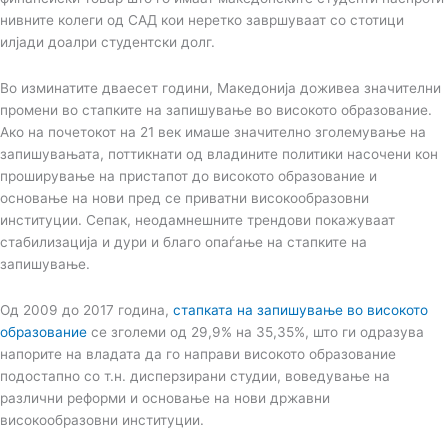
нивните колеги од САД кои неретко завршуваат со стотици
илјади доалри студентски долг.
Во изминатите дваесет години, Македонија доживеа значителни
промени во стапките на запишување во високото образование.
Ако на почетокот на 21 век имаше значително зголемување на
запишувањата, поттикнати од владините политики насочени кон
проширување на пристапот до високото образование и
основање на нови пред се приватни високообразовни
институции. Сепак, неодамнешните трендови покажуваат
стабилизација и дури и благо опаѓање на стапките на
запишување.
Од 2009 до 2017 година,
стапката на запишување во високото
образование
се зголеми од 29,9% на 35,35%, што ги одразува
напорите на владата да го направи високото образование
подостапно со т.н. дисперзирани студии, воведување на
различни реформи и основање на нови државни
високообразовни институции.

Task
Check the entries above for the word "високообразовни" and copy every line where it turns up.

Reply
основање на нови пред се приватни високообразовни
високообразовни институции.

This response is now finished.